Евдокия Михайловна поднялась, подошла к Ксане, слегка ее обняла.
– Ксана, завтра мы служим панихиду у о. Виктора. Павлика Попова расстреляли.
* * *Солнце ярко светило, небо чистое, крепкое, кое-где пухлые облачка, прохладный ветер – начало русского августа, когда в деревне убирают овес, когда ястреба одиноко плывут в синеве, их особенно много в августе. Этот день был свеж, бодр и везде, и на старой Плющихе, выходящей на Девичье поле, где у Погодина жил некогда Гоголь, где не так давно трудился в клиниках муж Анны.

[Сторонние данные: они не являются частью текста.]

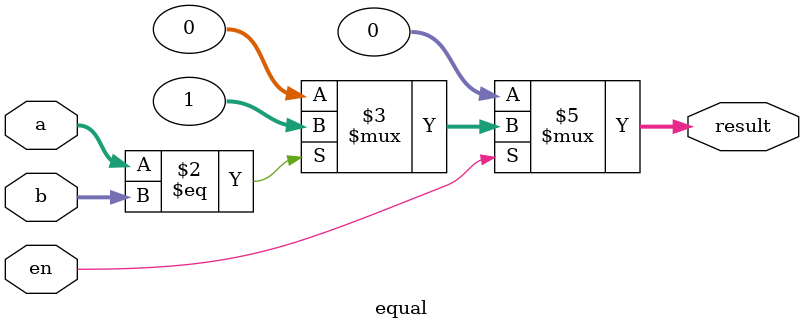
<source format=v>
module equal(
    input [31:0]a,b,
    input en,
    output reg[31:0]result
);
    always @(*) begin
        if(en)begin
            result = (a == b) ? 1 : 0;    
        end else begin
            result = 32'd0;  
        end
    end
endmodule
</source>
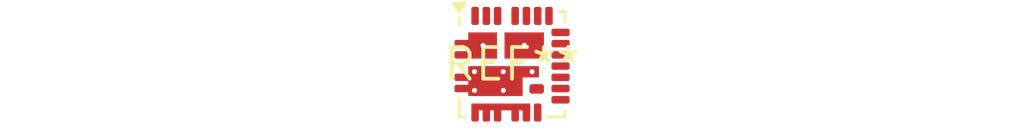
<source format=kicad_pcb>
(kicad_pcb (version 20240108) (generator pcbnew)

  (general
    (thickness 1.6)
  )

  (paper "A4")
  (layers
    (0 "F.Cu" signal)
    (31 "B.Cu" signal)
    (32 "B.Adhes" user "B.Adhesive")
    (33 "F.Adhes" user "F.Adhesive")
    (34 "B.Paste" user)
    (35 "F.Paste" user)
    (36 "B.SilkS" user "B.Silkscreen")
    (37 "F.SilkS" user "F.Silkscreen")
    (38 "B.Mask" user)
    (39 "F.Mask" user)
    (40 "Dwgs.User" user "User.Drawings")
    (41 "Cmts.User" user "User.Comments")
    (42 "Eco1.User" user "User.Eco1")
    (43 "Eco2.User" user "User.Eco2")
    (44 "Edge.Cuts" user)
    (45 "Margin" user)
    (46 "B.CrtYd" user "B.Courtyard")
    (47 "F.CrtYd" user "F.Courtyard")
    (48 "B.Fab" user)
    (49 "F.Fab" user)
    (50 "User.1" user)
    (51 "User.2" user)
    (52 "User.3" user)
    (53 "User.4" user)
    (54 "User.5" user)
    (55 "User.6" user)
    (56 "User.7" user)
    (57 "User.8" user)
    (58 "User.9" user)
  )

  (setup
    (pad_to_mask_clearance 0)
    (pcbplotparams
      (layerselection 0x00010fc_ffffffff)
      (plot_on_all_layers_selection 0x0000000_00000000)
      (disableapertmacros false)
      (usegerberextensions false)
      (usegerberattributes false)
      (usegerberadvancedattributes false)
      (creategerberjobfile false)
      (dashed_line_dash_ratio 12.000000)
      (dashed_line_gap_ratio 3.000000)
      (svgprecision 4)
      (plotframeref false)
      (viasonmask false)
      (mode 1)
      (useauxorigin false)
      (hpglpennumber 1)
      (hpglpenspeed 20)
      (hpglpendiameter 15.000000)
      (dxfpolygonmode false)
      (dxfimperialunits false)
      (dxfusepcbnewfont false)
      (psnegative false)
      (psa4output false)
      (plotreference false)
      (plotvalue false)
      (plotinvisibletext false)
      (sketchpadsonfab false)
      (subtractmaskfromsilk false)
      (outputformat 1)
      (mirror false)
      (drillshape 1)
      (scaleselection 1)
      (outputdirectory "")
    )
  )

  (net 0 "")

  (footprint "Vishay_PowerPAK_MLP44-24L_ThermalVias" (layer "F.Cu") (at 0 0))

)

</source>
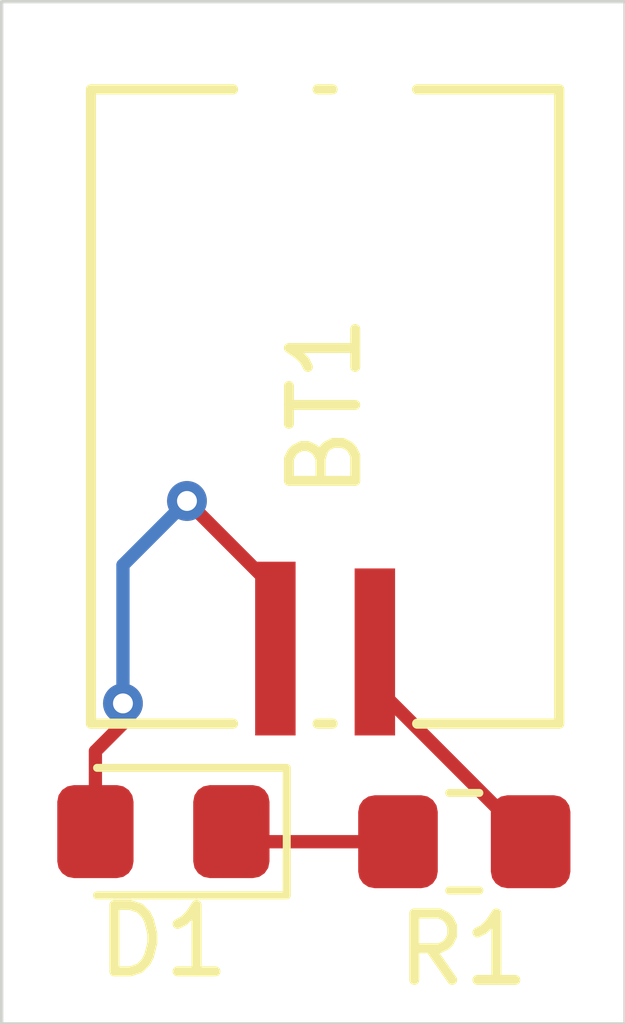
<source format=kicad_pcb>
(kicad_pcb
	(version 20240108)
	(generator "pcbnew")
	(generator_version "8.0")
	(general
		(thickness 1.6)
		(legacy_teardrops no)
	)
	(paper "A4")
	(title_block
		(title "LED Demo")
		(date "2025-01-28")
		(rev "1.0")
		(company "Formula Slug")
	)
	(layers
		(0 "F.Cu" signal)
		(31 "B.Cu" signal)
		(32 "B.Adhes" user "B.Adhesive")
		(33 "F.Adhes" user "F.Adhesive")
		(34 "B.Paste" user)
		(35 "F.Paste" user)
		(36 "B.SilkS" user "B.Silkscreen")
		(37 "F.SilkS" user "F.Silkscreen")
		(38 "B.Mask" user)
		(39 "F.Mask" user)
		(40 "Dwgs.User" user "User.Drawings")
		(41 "Cmts.User" user "User.Comments")
		(42 "Eco1.User" user "User.Eco1")
		(43 "Eco2.User" user "User.Eco2")
		(44 "Edge.Cuts" user)
		(45 "Margin" user)
		(46 "B.CrtYd" user "B.Courtyard")
		(47 "F.CrtYd" user "F.Courtyard")
		(48 "B.Fab" user)
		(49 "F.Fab" user)
		(50 "User.1" user)
		(51 "User.2" user)
		(52 "User.3" user)
		(53 "User.4" user)
		(54 "User.5" user)
		(55 "User.6" user)
		(56 "User.7" user)
		(57 "User.8" user)
		(58 "User.9" user)
	)
	(setup
		(pad_to_mask_clearance 0)
		(allow_soldermask_bridges_in_footprints no)
		(pcbplotparams
			(layerselection 0x00010fc_ffffffff)
			(plot_on_all_layers_selection 0x0000000_00000000)
			(disableapertmacros no)
			(usegerberextensions no)
			(usegerberattributes yes)
			(usegerberadvancedattributes yes)
			(creategerberjobfile yes)
			(dashed_line_dash_ratio 12.000000)
			(dashed_line_gap_ratio 3.000000)
			(svgprecision 4)
			(plotframeref no)
			(viasonmask no)
			(mode 1)
			(useauxorigin no)
			(hpglpennumber 1)
			(hpglpenspeed 20)
			(hpglpendiameter 15.000000)
			(pdf_front_fp_property_popups yes)
			(pdf_back_fp_property_popups yes)
			(dxfpolygonmode yes)
			(dxfimperialunits yes)
			(dxfusepcbnewfont yes)
			(psnegative no)
			(psa4output no)
			(plotreference yes)
			(plotvalue yes)
			(plotfptext yes)
			(plotinvisibletext no)
			(sketchpadsonfab no)
			(subtractmaskfromsilk no)
			(outputformat 1)
			(mirror no)
			(drillshape 1)
			(scaleselection 1)
			(outputdirectory "")
		)
	)
	(net 0 "")
	(net 1 "Net-(BT1-+)")
	(net 2 "Net-(BT1--)")
	(net 3 "Net-(D1-K)")
	(footprint "FS_3_Global_Footprint_Library:MS621FE-FL11E_SEC" (layer "F.Cu") (at 139.5476 94.4372 90))
	(footprint "Resistor_SMD:R_0805_2012Metric_Pad1.20x1.40mm_HandSolder" (layer "F.Cu") (at 141.6464 100.9904))
	(footprint "LED_SMD:LED_0805_2012Metric_Pad1.15x1.40mm_HandSolder" (layer "F.Cu") (at 137.1092 100.838 180))
	(gr_rect
		(start 134.6708 88.3412)
		(end 144.0688 103.7336)
		(stroke
			(width 0.05)
			(type default)
		)
		(fill none)
		(layer "Edge.Cuts")
		(uuid "54c8ae66-f1c4-4c0f-baea-f22bc53873ce")
	)
	(segment
		(start 138.797599 97.192399)
		(end 137.4648 95.8596)
		(width 0.2)
		(layer "F.Cu")
		(net 1)
		(uuid "615dbce4-4d51-4281-8e4d-780903ea6c6d")
	)
	(segment
		(start 136.0842 99.6278)
		(end 136.0842 100.838)
		(width 0.2)
		(layer "F.Cu")
		(net 1)
		(uuid "76fc9279-c3ea-439f-b5a9-1196189b8c94")
	)
	(segment
		(start 136.4996 98.9076)
		(end 136.4996 99.2124)
		(width 0.2)
		(layer "F.Cu")
		(net 1)
		(uuid "98182bec-6596-4dfa-8496-4ca030fb3115")
	)
	(segment
		(start 138.797599 98.0821)
		(end 138.797599 97.192399)
		(width 0.2)
		(layer "F.Cu")
		(net 1)
		(uuid "b7d09186-44da-40ac-b50f-86b2a6ed6fdd")
	)
	(segment
		(start 136.4996 99.2124)
		(end 136.0842 99.6278)
		(width 0.2)
		(layer "F.Cu")
		(net 1)
		(uuid "dfd89e93-d524-493d-95a6-3e86390efc4e")
	)
	(via
		(at 136.4996 98.9076)
		(size 0.6)
		(drill 0.3)
		(layers "F.Cu" "B.Cu")
		(net 1)
		(uuid "a892f388-425c-42ad-b5c2-82123accc48f")
	)
	(via
		(at 137.4648 95.8596)
		(size 0.6)
		(drill 0.3)
		(layers "F.Cu" "B.Cu")
		(net 1)
		(uuid "b57ec4a1-7162-4499-ba7a-b2d227d3afa9")
	)
	(segment
		(start 137.4648 95.8596)
		(end 136.4996 96.8248)
		(width 0.2)
		(layer "B.Cu")
		(net 1)
		(uuid "50cd379d-3545-4711-a7fb-1a0cc024216e")
	)
	(segment
		(start 136.4996 96.8248)
		(end 136.4996 98.9076)
		(width 0.2)
		(layer "B.Cu")
		(net 1)
		(uuid "c41a1e99-d134-4d64-b4d3-caf1361c0541")
	)
	(segment
		(start 140.297601 98.641601)
		(end 142.6464 100.9904)
		(width 0.2)
		(layer "F.Cu")
		(net 2)
		(uuid "5c02e477-8ca9-471d-9660-118e69132c1a")
	)
	(segment
		(start 140.297601 98.1329)
		(end 140.297601 98.641601)
		(width 0.2)
		(layer "F.Cu")
		(net 2)
		(uuid "a8dc3b29-104f-4740-a18e-a9b73e907a84")
	)
	(segment
		(start 140.6464 100.9904)
		(end 138.2866 100.9904)
		(width 0.2)
		(layer "F.Cu")
		(net 3)
		(uuid "1fa2cacb-921d-45ac-8eff-9e705132a0aa")
	)
	(segment
		(start 138.2866 100.9904)
		(end 138.1342 100.838)
		(width 0.2)
		(layer "F.Cu")
		(net 3)
		(uuid "d6d25a45-1d9f-4ace-bbe9-6989791d1f4a")
	)
)

</source>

В двухэтажном особняке с липой во дворе и зарытым сокровищем все текло жизнью обычной: Ксана училась, Евдокия воспитывала, Собачка лечила, Мстислав Казимирович ездил в свой главметалл, пробовал новые средства против печени, сочинял новые планы спасения человечества. Но именно в этот сияющий день, заметавший великолепием своим безвестную могилу Павлика, в особняке на Плющихе произошло некоторое событие.
Мать и Собачка с утра выехали на дребезжавшем извозчике в те места центра Москвы, откуда управлялась вся громадная страна, где решались разные судьбы – жизни ли, смерти, удачи, гибели. Мать, как обычно, прямо и непоколебимо восседала на извозчичьей пролетке, августовский ветер потрепывал на ее шляпе то страусовое перо, которое всегда было, всегда будет. Собачка была так же румяна, могуча, раз навсегда полна ненависти к хозяевам и дворцам их, так же должна сдерживаться, чтобы не повредить себе или матери.
Ехали они в шестнадцатый раз все за тем же. И как всякий день отличается от предыдущего, так и этот тем был особенный и замечательный, что в одиннадцать часов двадцать минут мать получила те бумаги, что нужны ей были для выезда – восьмидесятилетнею рукой, писавшей с твердым знаком и через ять, но не дрогнувшей, расписалась в их получении.